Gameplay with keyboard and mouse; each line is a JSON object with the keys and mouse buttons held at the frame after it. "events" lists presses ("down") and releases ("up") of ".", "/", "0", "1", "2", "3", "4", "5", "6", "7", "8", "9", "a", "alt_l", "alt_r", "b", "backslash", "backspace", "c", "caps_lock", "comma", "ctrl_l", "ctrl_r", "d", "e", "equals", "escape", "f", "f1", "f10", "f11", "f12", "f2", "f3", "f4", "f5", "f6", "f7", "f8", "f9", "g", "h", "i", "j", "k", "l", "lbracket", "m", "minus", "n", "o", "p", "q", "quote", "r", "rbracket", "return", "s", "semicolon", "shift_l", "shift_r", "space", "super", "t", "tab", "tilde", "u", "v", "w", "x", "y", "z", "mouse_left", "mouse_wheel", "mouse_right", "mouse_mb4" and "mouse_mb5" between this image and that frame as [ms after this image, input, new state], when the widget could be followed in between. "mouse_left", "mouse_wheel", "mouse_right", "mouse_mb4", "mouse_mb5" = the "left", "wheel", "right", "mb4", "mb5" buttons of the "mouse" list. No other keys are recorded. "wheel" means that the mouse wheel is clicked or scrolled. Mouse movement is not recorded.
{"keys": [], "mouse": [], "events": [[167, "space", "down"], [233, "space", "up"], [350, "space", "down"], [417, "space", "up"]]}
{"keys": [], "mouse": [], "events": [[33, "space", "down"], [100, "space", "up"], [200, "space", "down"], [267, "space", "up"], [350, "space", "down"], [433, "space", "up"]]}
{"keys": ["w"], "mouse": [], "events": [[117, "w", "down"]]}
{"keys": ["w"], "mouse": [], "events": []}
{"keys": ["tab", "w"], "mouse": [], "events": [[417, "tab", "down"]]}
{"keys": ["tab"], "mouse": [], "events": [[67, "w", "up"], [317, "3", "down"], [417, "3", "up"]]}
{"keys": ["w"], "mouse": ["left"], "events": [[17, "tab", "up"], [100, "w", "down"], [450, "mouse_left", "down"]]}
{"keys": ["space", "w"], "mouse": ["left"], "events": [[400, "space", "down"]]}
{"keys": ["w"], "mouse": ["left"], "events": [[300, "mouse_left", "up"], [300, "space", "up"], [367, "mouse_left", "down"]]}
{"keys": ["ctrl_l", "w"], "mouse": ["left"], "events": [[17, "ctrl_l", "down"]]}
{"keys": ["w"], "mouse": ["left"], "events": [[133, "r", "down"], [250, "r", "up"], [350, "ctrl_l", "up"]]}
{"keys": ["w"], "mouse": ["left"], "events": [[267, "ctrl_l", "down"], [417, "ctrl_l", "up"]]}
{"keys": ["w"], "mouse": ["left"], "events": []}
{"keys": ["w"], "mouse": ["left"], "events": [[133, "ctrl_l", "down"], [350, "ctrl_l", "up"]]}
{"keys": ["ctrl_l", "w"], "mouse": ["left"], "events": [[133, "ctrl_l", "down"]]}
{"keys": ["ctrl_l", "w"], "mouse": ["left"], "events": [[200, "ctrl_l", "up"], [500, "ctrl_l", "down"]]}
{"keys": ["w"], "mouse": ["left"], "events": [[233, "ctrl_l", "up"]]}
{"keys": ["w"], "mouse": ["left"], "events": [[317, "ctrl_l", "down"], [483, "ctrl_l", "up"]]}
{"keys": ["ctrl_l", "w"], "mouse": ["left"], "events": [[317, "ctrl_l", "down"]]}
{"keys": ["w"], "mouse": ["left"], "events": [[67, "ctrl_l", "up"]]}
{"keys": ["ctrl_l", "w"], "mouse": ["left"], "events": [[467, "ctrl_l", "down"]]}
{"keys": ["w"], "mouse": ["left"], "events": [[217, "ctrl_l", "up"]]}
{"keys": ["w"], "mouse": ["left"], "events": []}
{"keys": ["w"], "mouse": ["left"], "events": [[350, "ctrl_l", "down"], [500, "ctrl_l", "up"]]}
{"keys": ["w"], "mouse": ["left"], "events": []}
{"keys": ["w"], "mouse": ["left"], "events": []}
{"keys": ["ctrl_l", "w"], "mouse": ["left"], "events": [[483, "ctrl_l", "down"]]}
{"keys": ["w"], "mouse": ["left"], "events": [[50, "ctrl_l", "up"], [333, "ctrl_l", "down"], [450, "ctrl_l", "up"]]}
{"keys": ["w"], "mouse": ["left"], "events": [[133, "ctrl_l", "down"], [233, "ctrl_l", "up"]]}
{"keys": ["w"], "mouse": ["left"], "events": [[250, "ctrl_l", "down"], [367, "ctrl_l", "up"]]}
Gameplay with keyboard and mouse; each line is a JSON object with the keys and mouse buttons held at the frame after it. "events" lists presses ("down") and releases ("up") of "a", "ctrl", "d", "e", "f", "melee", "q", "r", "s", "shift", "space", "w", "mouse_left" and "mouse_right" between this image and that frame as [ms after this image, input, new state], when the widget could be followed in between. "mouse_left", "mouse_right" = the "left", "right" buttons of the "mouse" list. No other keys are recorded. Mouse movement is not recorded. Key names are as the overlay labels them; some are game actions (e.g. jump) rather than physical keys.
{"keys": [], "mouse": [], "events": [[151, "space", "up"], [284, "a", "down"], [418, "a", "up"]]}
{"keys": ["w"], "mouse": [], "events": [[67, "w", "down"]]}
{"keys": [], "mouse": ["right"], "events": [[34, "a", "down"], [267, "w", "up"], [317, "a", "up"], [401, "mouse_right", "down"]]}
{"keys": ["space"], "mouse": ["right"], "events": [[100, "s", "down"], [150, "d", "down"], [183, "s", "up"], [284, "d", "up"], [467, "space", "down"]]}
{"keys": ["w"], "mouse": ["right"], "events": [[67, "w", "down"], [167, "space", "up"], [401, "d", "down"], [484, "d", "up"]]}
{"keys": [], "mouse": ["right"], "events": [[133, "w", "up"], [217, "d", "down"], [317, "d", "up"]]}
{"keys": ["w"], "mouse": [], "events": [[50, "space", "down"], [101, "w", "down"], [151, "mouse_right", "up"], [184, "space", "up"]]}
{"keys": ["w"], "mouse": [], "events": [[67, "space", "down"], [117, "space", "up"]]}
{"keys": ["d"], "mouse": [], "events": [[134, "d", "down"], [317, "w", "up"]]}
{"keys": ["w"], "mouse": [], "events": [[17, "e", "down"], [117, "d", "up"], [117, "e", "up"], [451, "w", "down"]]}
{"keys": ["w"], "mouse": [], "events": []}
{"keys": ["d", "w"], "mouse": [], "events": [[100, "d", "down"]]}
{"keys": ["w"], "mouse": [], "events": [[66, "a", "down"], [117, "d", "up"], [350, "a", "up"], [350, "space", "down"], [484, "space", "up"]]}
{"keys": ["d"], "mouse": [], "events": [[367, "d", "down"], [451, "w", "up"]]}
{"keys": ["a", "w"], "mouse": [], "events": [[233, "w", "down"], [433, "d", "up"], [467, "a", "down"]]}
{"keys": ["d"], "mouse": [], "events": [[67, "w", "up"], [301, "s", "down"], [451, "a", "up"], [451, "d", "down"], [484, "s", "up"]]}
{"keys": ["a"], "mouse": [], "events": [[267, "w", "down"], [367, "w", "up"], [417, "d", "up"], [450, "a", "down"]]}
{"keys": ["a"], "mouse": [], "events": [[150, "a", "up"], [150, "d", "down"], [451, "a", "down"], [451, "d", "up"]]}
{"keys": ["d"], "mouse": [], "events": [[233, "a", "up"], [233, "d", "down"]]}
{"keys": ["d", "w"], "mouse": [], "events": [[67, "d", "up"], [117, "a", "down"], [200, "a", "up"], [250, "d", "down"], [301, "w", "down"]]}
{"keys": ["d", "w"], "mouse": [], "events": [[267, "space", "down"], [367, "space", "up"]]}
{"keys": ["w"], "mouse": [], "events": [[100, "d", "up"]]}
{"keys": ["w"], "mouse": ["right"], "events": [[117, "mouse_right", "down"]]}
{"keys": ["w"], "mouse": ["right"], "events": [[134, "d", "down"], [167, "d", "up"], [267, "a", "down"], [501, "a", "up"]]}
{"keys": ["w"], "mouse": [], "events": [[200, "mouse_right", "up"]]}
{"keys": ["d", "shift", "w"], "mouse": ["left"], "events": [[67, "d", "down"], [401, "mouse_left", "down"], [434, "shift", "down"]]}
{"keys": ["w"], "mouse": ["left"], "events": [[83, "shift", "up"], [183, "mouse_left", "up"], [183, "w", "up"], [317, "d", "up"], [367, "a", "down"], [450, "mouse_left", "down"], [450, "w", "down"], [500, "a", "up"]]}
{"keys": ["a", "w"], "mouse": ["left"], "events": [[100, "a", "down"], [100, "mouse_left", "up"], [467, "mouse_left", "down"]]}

PROMPT => Where in the records does the string "lists" appear? Copy every line that has it.

SOLUTION FOR THIS TASK =>
Gameplay with keyboard and mouse; each line is a JSON object with the keys and mouse buttons held at the frame after it. "events" lists presses ("down") and releases ("up") of ".", "/", "0", "1", "2", "3", "4", "5", "6", "7", "8", "9", "a", "alt_l", "alt_r", "b", "backslash", "backspace", "c", "caps_lock", "comma", "ctrl_l", "ctrl_r", "d", "e", "equals", "escape", "f", "f1", "f10", "f11", "f12", "f2", "f3", "f4", "f5", "f6", "f7", "f8", "f9", "g", "h", "i", "j", "k", "l", "lbracket", "m", "minus", "n", "o", "p", "q", "quote", "r", "rbracket", "return", "s", "semicolon", "shift_l", "shift_r", "space", "super", "t", "tab", "tilde", "u", "v", "w", "x", "y", "z", "mouse_left", "mouse_wheel", "mouse_right", "mouse_mb4" and "mouse_mb5" between this image and that frame as [ms after this image, input, new state], when the widget could be followed in between. "mouse_left", "mouse_wheel", "mouse_right", "mouse_mb4", "mouse_mb5" = the "left", "wheel", "right", "mb4", "mb5" buttons of the "mouse" list. No other keys are recorded. "wheel" means that the mouse wheel is clicked or scrolled. Mouse movement is not recorded.
Gameplay with keyboard and mouse; each line is a JSON object with the keys and mouse buttons held at the frame after it. "events" lists presses ("down") and releases ("up") of "a", "ctrl", "d", "e", "f", "melee", "q", "r", "s", "shift", "space", "w", "mouse_left" and "mouse_right" between this image and that frame as [ms after this image, input, new state], when the widget could be followed in between. "mouse_left", "mouse_right" = the "left", "right" buttons of the "mouse" list. No other keys are recorded. Mouse movement is not recorded. Key names are as the overlay labels them; some are game actions (e.g. jump) rather than physical keys.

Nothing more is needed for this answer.